__AUFGABEN__
(1) Führe aus dem Textauszug über die Gottesbilder des Mittelalters sämtliche Sätze auf, die mit einem Fragezeichen enden.
(2) Schreibe aus dem Textauszug über die Gottesbilder des Mittelalters alles von „Die vielen Gottesbilder“ bis hinunter zu „Während einer Osterpredigt.“ buchstabengetreu ab.
──────── TEXTAUSZUG
Die vielen Gottesbilder des Mittelalters
Das "Buch der 24 Philosophen" ist ein Philosophie-Klassiker des Mittelalters. Bisher war es nur auf Latein zu lesen. Der Historiker Kurt Flasch hat den Text jetzt erstmals ins Deutsche übersetzt.
"Gott ist die unendliche Kugel: ihr Mittelpunkt ist überall, ihr Umfang ist nirgends",
sagt Meister Eckhart 1294 in Paris. Während einer Osterpredigt.
"Aus dem Satz folgt, dass Gott an jedem Punkt des Weltalls ebenso gegenwärtig ist wie in einem Stück Brot auf dem Altar. Macht diese Definition nicht die gesamte kirchliche Heilsvermittlung überflüssig?"
fragt sich Kurt Flasch. Die mittelalterliche Amtskirche hatte sich das auch gefragt – und die Gefahr erkannt. Der Dominikaner Meister Eckhart wurde wegen Häresie verurteilt.
Sich Gott nicht als Vater im Himmel, sondern als eine geistige Kugel zu denken - eine unbegrenzte wohlgemerkt, die man sich nicht vorstellen, sondern eben nur denken kann - diesen Vorschlag hatte Meister Eckhart einer Schrift entnommen, die im Mittelalter weit verbreitet war: dem "Buch der 24 Philosophen".
"Stammt es aus der arabischen Welt? Kommt es auf dem Weg über die Araber aus dem alten Griechenland? Jedenfalls las man im lateinischen Westen seit etwa 1200 die vierundzwanzig Gottesdefinitionen in lateinischer Sprache."
────────────────
──────── BEREITGESTELLTE DATEN
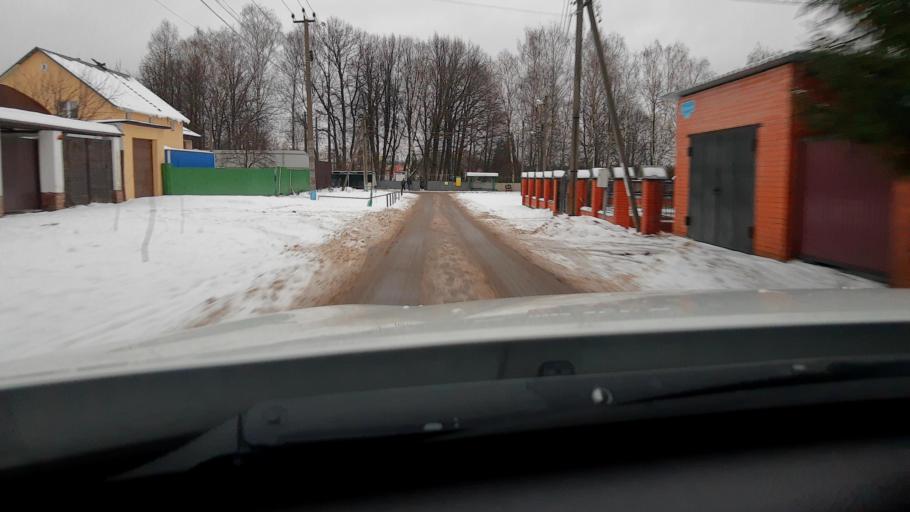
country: RU
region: Moskovskaya
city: Krasnogorsk
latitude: 55.8637
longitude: 37.3137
────────────────
__LÖSUNGEN__
(1)
Macht diese Definition nicht die gesamte kirchliche Heilsvermittlung überflüssig?
Stammt es aus der arabischen Welt?
Kommt es auf dem Weg über die Araber aus dem alten Griechenland?

(2)
Die vielen Gottesbilder des Mittelalters
Das "Buch der 24 Philosophen" ist ein Philosophie-Klassiker des Mittelalters. Bisher war es nur auf Latein zu lesen. Der Historiker Kurt Flasch hat den Text jetzt erstmals ins Deutsche übersetzt.
"Gott ist die unendliche Kugel: ihr Mittelpunkt ist überall, ihr Umfang ist nirgends",
sagt Meister Eckhart 1294 in Paris. Während einer Osterpredigt.